The role of the circadian clock in encoding seasonal variations in day length
Pendergast, Julie Suzanne   
Vanderbilt University Medical Center, Nashville, TN, United States

The primary mammalian pacemaker, located in the suprachiasmatic nuclei (SCN) of the hypothalamus, drives circadian rhythms in physiology and behavior that are synchronized with the environment. In temperate climates, animals use annual changes in day length, or photoperiod, to adjust their physiological state with changes in season. The way in which the clock encodes photoperiod is unknown, but two coupled oscillators, one synchronized to morning (M) and the other synchronized to evening (E), whose phase relationship varies with day length would allow the SCN to compute seasonal changes in photoperiod. These dual oscillators may be embedded in the molecular transcriptional and translational feedback loops that participate in endogenous circadian rhythm generation in the SCN (4).
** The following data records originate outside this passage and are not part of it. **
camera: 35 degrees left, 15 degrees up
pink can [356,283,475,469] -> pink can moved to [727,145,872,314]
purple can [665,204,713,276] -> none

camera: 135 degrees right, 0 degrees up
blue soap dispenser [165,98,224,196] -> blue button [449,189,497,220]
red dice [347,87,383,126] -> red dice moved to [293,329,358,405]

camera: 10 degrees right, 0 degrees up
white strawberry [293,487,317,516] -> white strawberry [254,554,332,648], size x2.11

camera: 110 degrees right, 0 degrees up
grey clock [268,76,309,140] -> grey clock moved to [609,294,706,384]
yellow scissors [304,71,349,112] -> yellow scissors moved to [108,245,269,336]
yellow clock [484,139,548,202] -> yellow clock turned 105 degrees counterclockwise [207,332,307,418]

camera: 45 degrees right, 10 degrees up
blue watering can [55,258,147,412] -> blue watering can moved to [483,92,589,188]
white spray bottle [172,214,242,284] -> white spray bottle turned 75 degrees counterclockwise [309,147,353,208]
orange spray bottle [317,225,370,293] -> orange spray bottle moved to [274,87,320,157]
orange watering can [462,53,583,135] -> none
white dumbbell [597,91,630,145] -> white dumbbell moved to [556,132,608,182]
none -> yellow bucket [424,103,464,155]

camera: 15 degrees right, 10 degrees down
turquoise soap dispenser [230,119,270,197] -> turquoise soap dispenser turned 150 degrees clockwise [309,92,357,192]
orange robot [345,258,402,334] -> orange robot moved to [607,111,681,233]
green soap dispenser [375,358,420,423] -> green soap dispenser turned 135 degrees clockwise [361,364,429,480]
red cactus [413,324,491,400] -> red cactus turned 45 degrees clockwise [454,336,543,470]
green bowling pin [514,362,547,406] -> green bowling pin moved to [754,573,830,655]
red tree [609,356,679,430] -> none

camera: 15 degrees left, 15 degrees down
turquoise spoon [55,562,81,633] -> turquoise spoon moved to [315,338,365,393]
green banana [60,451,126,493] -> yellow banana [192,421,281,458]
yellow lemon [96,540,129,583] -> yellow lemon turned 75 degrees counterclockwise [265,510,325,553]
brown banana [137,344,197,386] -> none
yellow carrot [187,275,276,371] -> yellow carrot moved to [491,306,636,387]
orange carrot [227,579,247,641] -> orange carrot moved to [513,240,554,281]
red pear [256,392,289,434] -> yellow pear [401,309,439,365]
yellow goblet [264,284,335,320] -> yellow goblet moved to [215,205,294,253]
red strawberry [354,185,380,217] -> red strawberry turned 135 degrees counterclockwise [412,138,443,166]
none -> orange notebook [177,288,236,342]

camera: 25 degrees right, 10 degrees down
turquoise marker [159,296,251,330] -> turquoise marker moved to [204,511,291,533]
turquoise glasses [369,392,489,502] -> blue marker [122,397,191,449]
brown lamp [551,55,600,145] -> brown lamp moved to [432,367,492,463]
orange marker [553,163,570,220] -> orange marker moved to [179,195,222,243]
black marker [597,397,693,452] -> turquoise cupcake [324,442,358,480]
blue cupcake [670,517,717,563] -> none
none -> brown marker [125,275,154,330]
The clock gene, Period 1 (Perl), is an important component of rhythm generation and also participates in the synchronization of the clock to light. The current proposal will investigate role of the isolated SCN in encoding day length in photoperiodic Perl reporter rats generated by crossing the photoperiodic Fischer 344 (F344) strain with transgenic Per1::luciferase (Per1::luc) rats that express luciferase under the control of the Perl promoter. The anatomical locations of putative M and E oscillators will be investigated by imaging real-time Perl promoter activity in subdivisions of the SCN in photoperiodic rats exposed to either short or long day lengths. Singlecell luminescence imaging will be used to examine photoperiod-dependent differences in Perl promoter activity within an individual SCN neuron. This proposal will also investigate the role of the molecular clock in encoding the critical photoperiod permissive for reproduction by comparing the Perl promoter activity profile of rats exposed to either inhibitory or permissive day lengths for reproduction. Furthermore, it will be determined whether photoperiod encoding in the SCN differs between photoperiodic F344 and nonphotoperiodic Wistar rats. Seasonal variations in photoperiod may also affect neurological processes in humans.

Public Health Relevance

Many patients diagnosed with seasonal affective disorder (SAD) experience depressive episodes only during the fall and winter, and treatment with early morning bright light corrects the delay in their circadian rhythms. Therefore, investigating the role of the SCN in encoding photoperiod may lead to the development of novel therapeutic treatments for SAD patients.